#### Фрагмент документа
Добавить в цитаты Настройки чтения

Страница 11 из 12

Во время бесед с Анохиным и про его планер, и за жизнь Симонов пришел к мысли, что ему самому надо учиться летать, чтобы «шкурой ощущать», что же происходит с летательным аппаратом, который он мыслит создавать.

Заканчивая тему КАИ-14, скажем, что на очередном мировом первенстве, проходившем в Лондоне, наши спортсмены, выступая на нем, стали чемпионами.

Все, кто работал, дружил или, наоборот, конфликтовал с Симоновым, единодушно отмечали, что слово у их друга (недруга) не расходится с делом и следовало за ним немедленно. И вовсе не потому, что действует он импульсивно, под настроение, сгоряча. Вовсе нет!

#### Рабочее задание 1
Перепишите дословно отрывок о Симонове от «Все, кто работал, дружил» до «сгоряча. Вовсе нет!».
#### Рабочее задание 2
Подхватите отрывок о Симонове и продолжите его после последнего приведенного предложения.

#### Предоставленные данные
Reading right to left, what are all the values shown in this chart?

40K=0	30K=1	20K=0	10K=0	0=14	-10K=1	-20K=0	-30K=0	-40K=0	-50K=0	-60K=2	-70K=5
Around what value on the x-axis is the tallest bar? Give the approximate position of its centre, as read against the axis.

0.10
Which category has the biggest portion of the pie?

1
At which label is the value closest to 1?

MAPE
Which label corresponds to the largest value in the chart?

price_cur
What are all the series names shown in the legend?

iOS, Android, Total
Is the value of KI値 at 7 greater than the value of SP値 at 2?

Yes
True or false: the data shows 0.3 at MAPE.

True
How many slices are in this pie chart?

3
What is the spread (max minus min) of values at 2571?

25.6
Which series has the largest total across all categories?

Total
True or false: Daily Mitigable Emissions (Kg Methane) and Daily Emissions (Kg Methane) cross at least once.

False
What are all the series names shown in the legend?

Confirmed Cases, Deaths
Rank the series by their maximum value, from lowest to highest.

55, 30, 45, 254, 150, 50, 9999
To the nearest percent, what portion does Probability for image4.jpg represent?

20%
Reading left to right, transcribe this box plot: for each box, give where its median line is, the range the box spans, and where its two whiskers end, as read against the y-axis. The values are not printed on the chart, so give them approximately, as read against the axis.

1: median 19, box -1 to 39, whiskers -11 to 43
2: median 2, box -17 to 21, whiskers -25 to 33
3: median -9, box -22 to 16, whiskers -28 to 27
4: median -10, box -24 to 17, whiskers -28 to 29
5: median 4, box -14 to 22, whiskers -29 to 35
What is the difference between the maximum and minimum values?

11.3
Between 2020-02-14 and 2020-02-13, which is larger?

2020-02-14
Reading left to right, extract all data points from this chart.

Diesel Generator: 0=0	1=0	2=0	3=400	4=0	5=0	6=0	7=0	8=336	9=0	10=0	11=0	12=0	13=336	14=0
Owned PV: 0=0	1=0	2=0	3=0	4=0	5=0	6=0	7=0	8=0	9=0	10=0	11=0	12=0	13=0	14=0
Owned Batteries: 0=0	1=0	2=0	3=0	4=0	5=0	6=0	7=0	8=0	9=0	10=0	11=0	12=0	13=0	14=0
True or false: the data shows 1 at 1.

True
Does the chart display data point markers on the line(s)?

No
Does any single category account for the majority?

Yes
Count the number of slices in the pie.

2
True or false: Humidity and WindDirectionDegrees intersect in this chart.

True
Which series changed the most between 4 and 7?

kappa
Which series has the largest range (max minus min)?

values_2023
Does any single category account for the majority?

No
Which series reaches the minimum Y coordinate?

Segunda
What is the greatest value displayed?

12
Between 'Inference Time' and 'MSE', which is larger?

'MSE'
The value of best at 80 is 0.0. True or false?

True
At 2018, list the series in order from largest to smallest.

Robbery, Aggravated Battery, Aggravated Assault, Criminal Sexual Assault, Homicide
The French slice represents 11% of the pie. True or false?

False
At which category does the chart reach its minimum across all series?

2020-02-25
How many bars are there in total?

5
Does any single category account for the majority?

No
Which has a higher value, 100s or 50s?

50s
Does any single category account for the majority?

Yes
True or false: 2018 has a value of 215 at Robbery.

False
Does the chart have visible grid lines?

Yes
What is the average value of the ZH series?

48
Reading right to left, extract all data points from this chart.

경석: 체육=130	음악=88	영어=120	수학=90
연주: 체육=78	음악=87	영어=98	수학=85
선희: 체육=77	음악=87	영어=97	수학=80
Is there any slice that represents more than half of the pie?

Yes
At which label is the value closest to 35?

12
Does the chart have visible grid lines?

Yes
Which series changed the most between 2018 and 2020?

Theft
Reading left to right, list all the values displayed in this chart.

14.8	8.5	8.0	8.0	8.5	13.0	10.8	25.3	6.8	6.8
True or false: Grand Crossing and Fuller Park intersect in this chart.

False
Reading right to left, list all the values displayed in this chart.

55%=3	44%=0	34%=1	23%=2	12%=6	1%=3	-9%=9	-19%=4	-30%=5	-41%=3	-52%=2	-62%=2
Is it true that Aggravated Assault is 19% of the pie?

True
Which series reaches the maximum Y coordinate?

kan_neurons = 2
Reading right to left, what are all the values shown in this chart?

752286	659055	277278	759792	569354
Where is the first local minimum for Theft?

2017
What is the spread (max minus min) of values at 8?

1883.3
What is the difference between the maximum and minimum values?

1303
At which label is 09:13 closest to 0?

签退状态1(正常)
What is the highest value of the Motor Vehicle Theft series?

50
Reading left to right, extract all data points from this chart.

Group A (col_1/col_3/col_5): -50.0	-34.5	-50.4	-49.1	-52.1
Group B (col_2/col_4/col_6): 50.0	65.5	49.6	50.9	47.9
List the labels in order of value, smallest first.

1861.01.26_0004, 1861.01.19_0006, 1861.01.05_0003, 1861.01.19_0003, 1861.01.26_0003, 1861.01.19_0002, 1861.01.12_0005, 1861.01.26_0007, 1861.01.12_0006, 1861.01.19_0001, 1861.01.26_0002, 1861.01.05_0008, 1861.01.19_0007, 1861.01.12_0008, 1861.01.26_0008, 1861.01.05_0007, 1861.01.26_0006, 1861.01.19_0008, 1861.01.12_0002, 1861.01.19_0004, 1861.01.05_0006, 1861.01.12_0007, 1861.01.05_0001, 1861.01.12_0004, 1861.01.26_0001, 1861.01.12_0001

#### Ответ на задание 1
Все, кто работал, дружил или, наоборот, конфликтовал с Симоновым, единодушно отмечали, что слово у их друга (недруга) не расходится с делом и следовало за ним немедленно. И вовсе не потому, что действует он импульсивно, под настроение, сгоряча. Вовсе нет!

#### Ответ на задание 2
Вот как характеризовал его заместитель министра авиационной промышленности Владимир Тимофеевич Иванов: «В те далекие времена мы ничего еще не знали о компьютерах и никому в голову не приходило сравнить мозг Михаила Петровича с очень мощным компьютером: он обрабатывал информацию практически мгновенно, столь же быстро просчитывал варианты и последствия и принимал решения практически мгновенно. И поэтому практически всегда имел фору, что в критических ситуациях имело большое значение».

Владимир Тимофеевич так отзывался о своем коллеге в те времена, когда и сам Симонов был в ранге замминистра, и о его, Симонова, решении начать учиться летному делу он, вероятно, и не слышал.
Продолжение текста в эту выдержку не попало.